Quoted text start

Friday, July 13, 2018

NIMSH service PORT 3901 preventing SAP application from starting

                                  NIMSH service Reserved PORT 3901 and SAP

Today i am going to discuss about one of the incident which stopping SAP application from starting on AIX two node cluster.
So lets see what happened  and how we resolved this issue.

At first let me introduce about setup. It was 2 node AIX 7.1 HACMP setup,which was hosting SAP application. We got 3 hrs of downtime to do reboot of these 2 node cluster,so when down time started application team stopped SAP application and informed us to proceed for AIX HACMP node reboot.Then we took configuration backup as per standard checklist before doing reboot of these server. Generally we having script which executed from remote server to take backup of OS configuration and also bring resource group offline and then we rebooted AIX HACMP node. Node is up and active in 10 minutes then we started cluster services and bring up resource group on rebooted node and done POST check after OS reboot, all was looking fine from OS side like all File system are in mounted state ,also checked ifconfig -a output, it was also correct.

We informed SAP application team to start their application but after 5-10 minutes we got reply that they not able to start their application,while starting application it throwing some error, application team try 2-3 time but result was same. Then somebody from application team suggested that let clear some SAP  processes which are occupying shared memory segment. Multiple processes from shared memory segment has been identified and cleared using command ipcs and ipcrm, also some processes from OS side killed and SAP application team retried for application restart again,but no success  :(.

what Next .................??

So from management it was decided that go for second node and try to start SAP application on 2nd node . As per their request we done resource group switch to second node and asked SAP team to start their application, but this time also no success. From application and OS end  cleared shared memory for SAP processes and killed some SAP application process from OS end but no success yet............

Quoted text end

What you will do:
Pick up the write-up on NIMSH port 3901 blocking SAP startup right after its last sentence and carry it forward.

Recorded data start

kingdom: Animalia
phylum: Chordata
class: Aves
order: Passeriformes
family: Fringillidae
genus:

Recorded data end

Output:
It was almost 2 hr 30 minutes and down time about to finish. In next 30 minutes application must be online and active to start business again . So i asked one of the guy from SAP application team ,please share the error. He shared some output but that not making any sense that, why exactly application was not starting and who was culprit. But suddenly in our conversation chat one of expert from SAP checked some log file and asked us to "check whether PORT 3901 is free or not ".
finding in log file is like below ....

Error details: "PORT 3901 in use and because this  socket BIND failed"

So we checked port availability using following command and found that 0n 3901 PORT  nimsh service  is listening.

#netstat -Aan |grep -i 3901
tcp        0      0  *.3901                 *.*                    LISTEN 
also we then find process details which are listening on this port by using lsof command.
#lsof  -i tcp :3901
command  PID    user
nimsh   6115400 root         0t0  TCP *:nimsh (LISTEN) 

We found that "nimsh" process started by root user, listening on PORT 3901,until we stop this process SAP application will not going to start.

we stopped this service by #stopsrc -s nimsh and asked SAP application team to start their application by clearing some shared memory segment for SAP processes and guess what ,we succeeded in starting SAP application  😊😊😊.
Finally we able to start SAP application before down time end.

Now SAP Team was asking OS team for RCA why "nimsh" was acquiring PORT "3901" before SAP application process ??

our answer to them was ,from analysis we found that PORT 3901 is reserved for nimsh service on AIX operating system and it is not recommended that it is used by any application or database process . We found following stanza in /etc/services of AIX node and which was indicating that this PORT is reserved for nimsh service.

#root : cat /etc/services | grep -i 3901
nimsh                    3901/tcp               # NIM Service Handler
nimsh                    3901/udp               # NIM Service Handler

Also found observation that in past while doing SAP application installation/configuration by SAP admin who didn't know that 3901 is reserved for "nimsh" service and he used that PORT to configure  SAP application. So our suggestion to SAP team was use other PORT than OS reserved PORT(like 3901) for SAP application process because of following reason :

1. In future if OS team need to start nimsh service then it definitely require PORT 3901 .

2.Whenever AIX admin reboot any node of this cluster and if SAP admin want to start application  on that node after reboot,then SAP application will not start again,because PORT 3901 will be acquired by "nimsh" process by default . So for starting their application AIX admin team again need to STOP "nimsh" every time.

Found following entry in /etc/inittab file which start nimsh service during system boot time.
nimsh:2:wait:/usr/bin/startsrc -g nimclient >/dev/console 2>&1

 lssrc -g nimclient
Subsystem         Group            PID          Status

 nimsh            nimclient        3670130      active

At last i strongly suggest that it is always recommended that application or database team should not use OS reserved PORT for their application, because AIX admin who love NIM server for doing operation on NIM client will always require "nimsh" active on AIX client node.

In our case we solved this issue by finding some workaround,but this workaround is not recommended by IBM also.

Thanks !!!